#### Job 1:
In the country profile, explain who makes up the Revolutionary Council and what the council is responsible for. Answer in one to three sentences.
#### Job 2:
According to the country profile, how much fish was landed in 1979?
#### Job 3:
Repeat the country profile's text between "Crude steel: 661,000" and "authorizations—US, $137 million (FY70-80)", inclusive.

National holiday: 25 April

Branches: executive with President and Prime Minister, with 19-member Revolutionary Council, made up of military officers, responsible for safeguarding the constitution; popularly elected Assembly of the Republic; independent judiciary

Government leaders: President Gen. António dos Santos Ramalho EANES; Prime Minister Francisco Pinto BALSEMÃO

Suffrage: universal over age 18

Elections: national elections for Assembly of the Republic normally to be held every four years; new Assembly, with constituent powers, elected October 1980; national election for President to be held every five years, second constitutional president elected in December 1980; local elections to be held every three years, next elections in December 1982

Political parties and leaders: the Portuguese Socialist Party (PS) is led by Mário Soares; the Social Democratic Party (PSD), formerly the Popular Democratic Party (PPD), by Francisco Pinto Balsemão; the Social Democratic Center (CDS) by Diogo Freitas do Amaral; and the Portuguese Communist Party (PCP) by Alvaro Cunhal

Voting strength: (1980 parliamentary election) the Democratic Alliance (AD)—consisting primarily of the PSD and the CDS—polled over 47.0% of the vote; the Socialists—in a coalition with two smaller parties—polled 28.0% of the vote; and the Communists—in a front coalition called the United Peoples Alliance (APU)—16.9%, (1979 local elections) AD 47%, PS 27%, APU2I%

Communists: Portuguese Communist Party claims membership of 164,713 (April 1979)

Member of: Council of Europe, EFTA, FAO, GATT, IAEA, IATP, IBRD, ICAC, ICAO (restricted membership), ICES, ICO, IEA, IFAD, IFC, IHO, ILO, IMCO, IMF, IOOC, ISO, ITU, IWC—International Wheat Council, NATO, OECD, UN, UNESCO, UPU, WHO, WIPO, WMO, WSG


GNP: $22.2 billion (1980); 16% government consumption, 76% private consumption; 21% gross fixed capital formation; 4% change in stocks; —15% net exports; —3% net factor income from abroad; real growth rate 5.5% (1980)

Agriculture: generally underdeveloped; main crops—grains, potatoes, olives, grapes for wine; deficit foods—sugar, grain, meat, fish, oilseed

Fishing: landed 211,824 metric tons (1979)

Major industries: textiles and footwear; wood pulp, paper, and cork; metalworking; oil refining; chemicals; fish canning; wine

Crude steel: 661,000 tons produced (1979), 70 kg per capita

Electric power: 4,762,700 kW capacity (1981); 19.06 billion kWh produced (1981), 3,129 kWh per capita

Exports: $4.6 billion (f.o.b., 1980); principal items—cotton textiles, cork and cork products, canned fish, wine, timber and timber products, resin

Imports: $9.4 billion (c.i.f., 1980); principal items—petroleum, cotton, industrial machinery, iron and steel, chemicals

Major trade partners: 44% EC, 9% US, 21% other developed, 3% Communist, 23% LDCs

Aid: economic authorizations—US including Ex-Im, $1.2 billion (FY70-80); other Western (ODA and OOF), $396 million (1977-79); military authorizations—US, $137 million (FY70-80)

#### Entries provided:
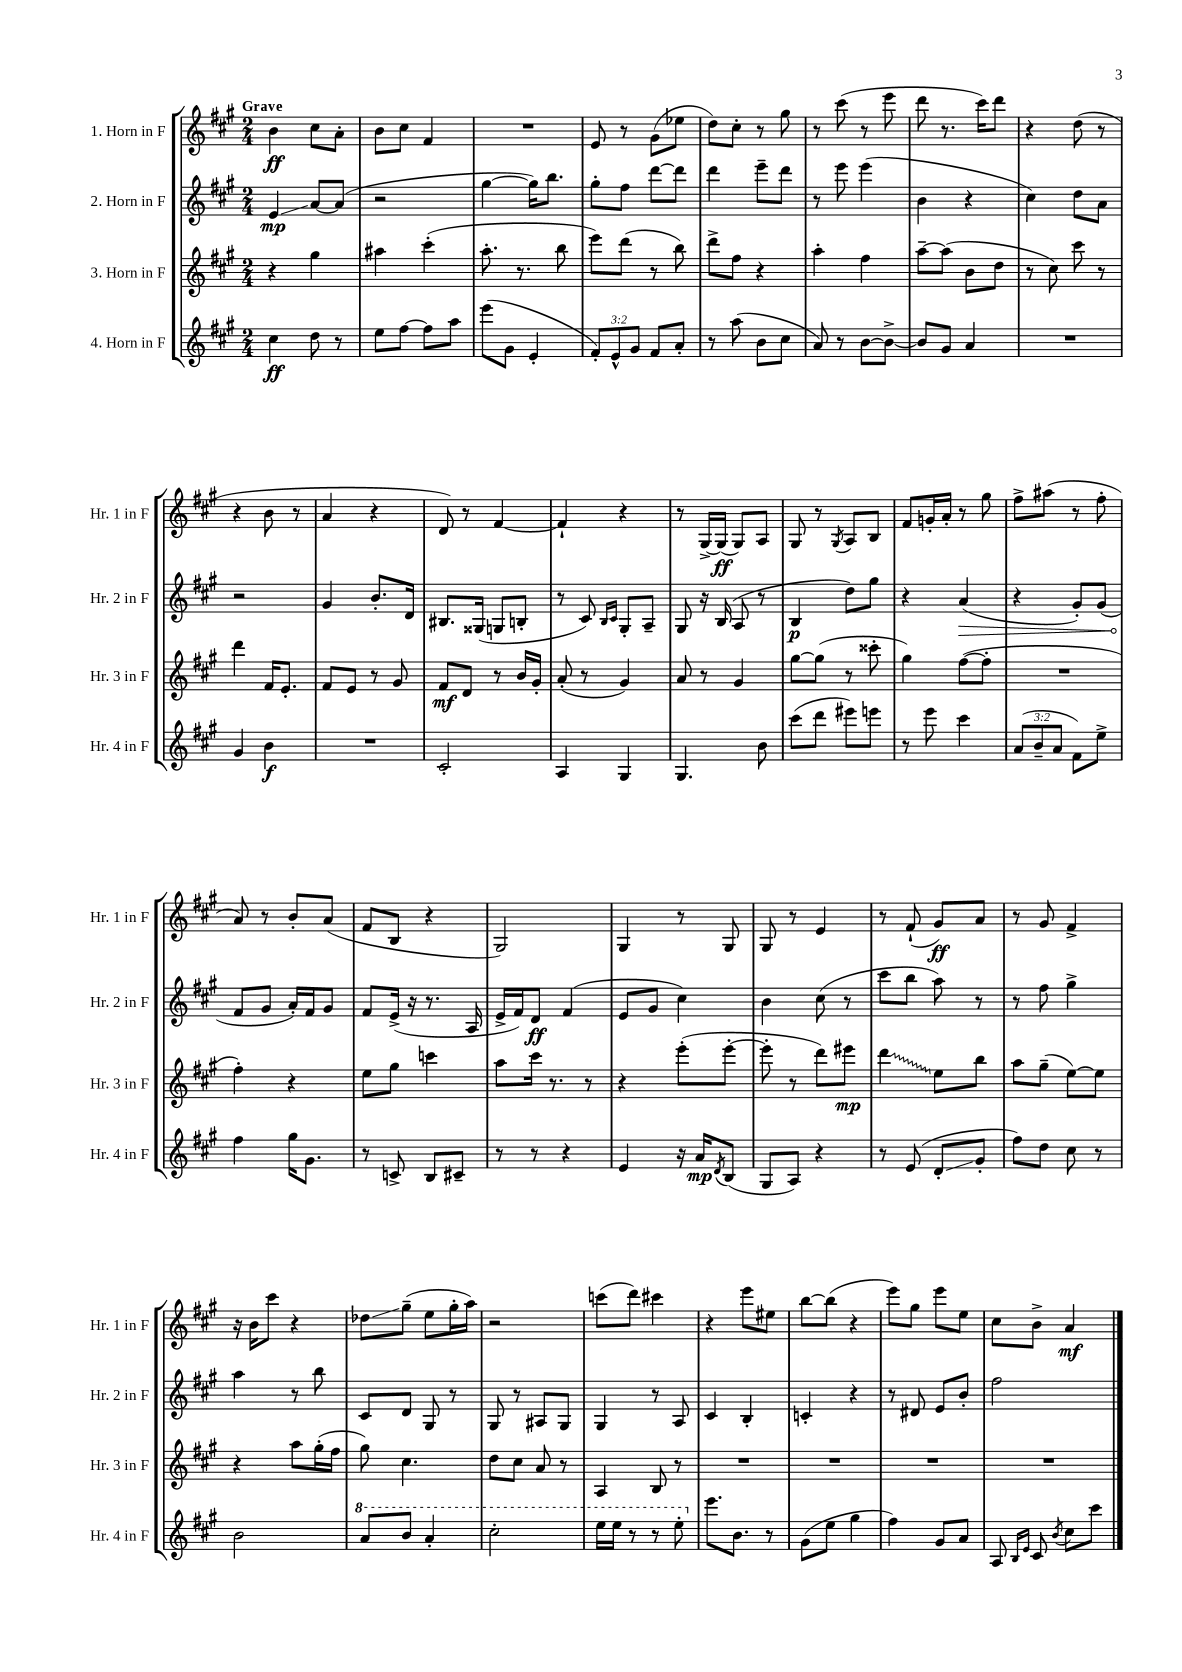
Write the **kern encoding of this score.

**kern	**kern	**kern	**kern
*staff4	*staff3	*staff2	*staff1
*clefG2	*clefG2	*clefG2	*clefG2
*k[f#c#g#]	*k[f#c#g#]	*k[f#c#g#]	*k[f#c#g#]
*M2/4	*M2/4	*M2/4	*M2/4
4cc#	4r	4e	4b
8dd	4gg#	[8a	8cc#
8r	.	(8a]	8a'
=	=	=	=
8ee	4aa#	2r	8b
[8ff#	.	.	8cc#
8ff#]	(4ccc#'	.	4f#
8aa	.	.	.
=	=	=	=
(8eee	8.aa'	[4gg#	2r
8g#	.	.	.
.	8.r	.	.
4e'	.	16gg#])	.
.	.	8.bb	.
.	8bb	.	.
=	=	=	=
12f#')	8eee)	8gg#'	8e
12e^^	.	.	.
.	(8ddd	8ff#	8r
12g#	.	.	.
8f#	8r	[8ddd	(8g#
8a'	8bb)	8ddd]	8ee-
=	=	=	=
8r	8ddd^	4ddd	8dd)
(8aa	8ff#	.	8cc#'
8b	4r	8eee~	8r
8cc#	.	8ddd	8gg#
=	=	=	=
8a)	4aa'	8r	8r
8r	.	8eee	(8ccc#
[8b	4ff#	(4eee	8r
8b^_	.	.	8eee
=	=	=	=
8b]	[8aa~	4b	8ddd
8g#	(8aa]	.	8.r
4a	8b	4r	.
.	.	.	16ccc#)
.	8dd	.	8ddd
=	=	=	=
2r	8r	4cc#)	4r
.	8cc#)	.	.
.	8ccc#	8dd	(8dd
.	8r	8a	8r
=	=	=	=
4g#	4ddd	2r	4r
4b	16f#	.	8b
.	8.e'	.	.
.	.	.	8r
=	=	=	=
2r	8f#	4g#	4a
.	8e	.	.
.	8r	8.b'	4r
.	8g#	.	.
.	.	16d	.
=	=	=	=
2c#'	8f#	8.B#	8d)
.	8d	.	8r
.	.	(16G##	.
.	8r	8G	[4f#
.	16b	8B'	.
.	16g#'	.	.
=	=	=	=
4A	(8a'	8r	4f#`]
.	8r	8c#)	.
.	.	16qqB	.
.	.	16qqc#	.
4G#	4g#)	8G#'	4r
.	.	8A~	.
=	=	=	=
4.G#	8a	8G#	8r
.	8r	16r	[16G#^
.	.	(16B	(16G#]
.	4g#	8A	8G#)
8b	.	8r	8A
=	=	=	=
(8ccc#	[8gg#	4B	8G#
8ddd	(8gg#]	.	8r
.	.	.	8qG#
8eee#)	8r	8dd)	8A
8eee	8ccc##'	8gg#	8B
=	=	=	=
8r	4gg#)	4r	8f#
8eee	.	.	16g'
.	.	.	16a'
4ccc#	([8ff#	(4a	8r
.	8ff#']	.	8gg#
=	=	=	=
(12a	2r	4r	8ff#^
12b~	.	.	.
.	.	.	(8aa#
12a	.	.	.
8f#)	.	8g#')	8r
8ee^	.	(8g#	8ff#'
=	=	=	=
4ff#	4ff#')	8f#	8a)
.	.	8g#	8r
16gg#	4r	16a')	8b'
8.g#	.	16f#	.
.	.	8g#	(8a
=	=	=	=
8r	8ee	8f#	8f#
8c^	8gg#	(16e^	8B
.	.	16r	.
8B	4ccc	8.r	4r
8c#~	.	.	.
.	.	16A	.
=	=	=	=
8r	8aa	16e^	2G#)
.	.	16f#)	.
8r	16ccc#	8d	.
.	8.r	.	.
4r	.	(4f#	.
.	8r	.	.
=	=	=	=
4e	4r	8e	4G#
.	.	8g#	.
16r	(8eee'	4cc#)	8r
16a	.	.	.
8qd	.	.	.
(8B	[8eee'	.	8G#
=	=	=	=
8G#	8eee']	4b	8G#
8A)	8r	.	8r
4r	8ddd)	(8cc#	4e
.	8eee#	8r	.
=	=	=	=
8r	4ddd	8ccc#	8r
(8e	.	8bb	(8f#`
8d'	8ee	8aa)	8g#)
8g#'	8bb	8r	8a
=	=	=	=
8ff#)	8aa	8r	8r
8dd	(8gg#~	8ff#	8g#
8cc#	[8ee)	4gg#^	4f#^
8r	8ee]	.	.
=	=	=	=
2b	4r	4aa	16r
.	.	.	16b
.	.	.	8ccc#
.	8aa	8r	4r
.	(16gg#'	8bb	.
.	16ff#	.	.
=	=	=	=
8aa	8gg#)	8c#	8dd-
8bb	4.cc#	8d	(8gg#~
4aa'	.	8G#	8ee
.	.	8r	16gg#'
.	.	.	16aa)
=	=	=	=
2ccc#'	8dd	8G#	2r
.	8cc#	8r	.
.	8a	8A#	.
.	8r	8G#	.
=	=	=	=
16eee	4A	4G#	(8ccc
16eee	.	.	.
8r	.	.	8ddd)
8r	8B	8r	4ccc#
8eee'	8r	8A	.
=	=	=	=
8.eee	2r	4c#	4r
8.b	.	.	.
.	.	4B'	8eee
8r	.	.	8ee#
=	=	=	=
(8g#	2r	4c'	[8bb
8ee	.	.	(8bb]
4gg#	.	4r	4r
=	=	=	=
4ff#)	2r	8r	8eee)
.	.	8d#	8gg#
8g#	.	8e	8eee
8a	.	8b'	8ee
=	=	=	=
8A	2r	2ff#	8cc#
16qqB	.	.	.
16qqe	.	.	.
8c#	.	.	8b^
8qb	.	.	.
8cc#	.	.	4a
8ccc#	.	.	.
==	==	==	==
*-	*-	*-	*-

#### Task result 1:
The Revolutionary Council has 19 members, all military officers, and sits within the executive alongside the President and Prime Minister. It is responsible for safeguarding the constitution.

#### Task result 2:
211,824 metric tons.

#### Task result 3:
Crude steel: 661,000 tons produced (1979), 70 kg per capita

Electric power: 4,762,700 kW capacity (1981); 19.06 billion kWh produced (1981), 3,129 kWh per capita

Exports: $4.6 billion (f.o.b., 1980); principal items—cotton textiles, cork and cork products, canned fish, wine, timber and timber products, resin

Imports: $9.4 billion (c.i.f., 1980); principal items—petroleum, cotton, industrial machinery, iron and steel, chemicals

Major trade partners: 44% EC, 9% US, 21% other developed, 3% Communist, 23% LDCs

Aid: economic authorizations—US including Ex-Im, $1.2 billion (FY70-80); other Western (ODA and OOF), $396 million (1977-79); military authorizations—US, $137 million (FY70-80)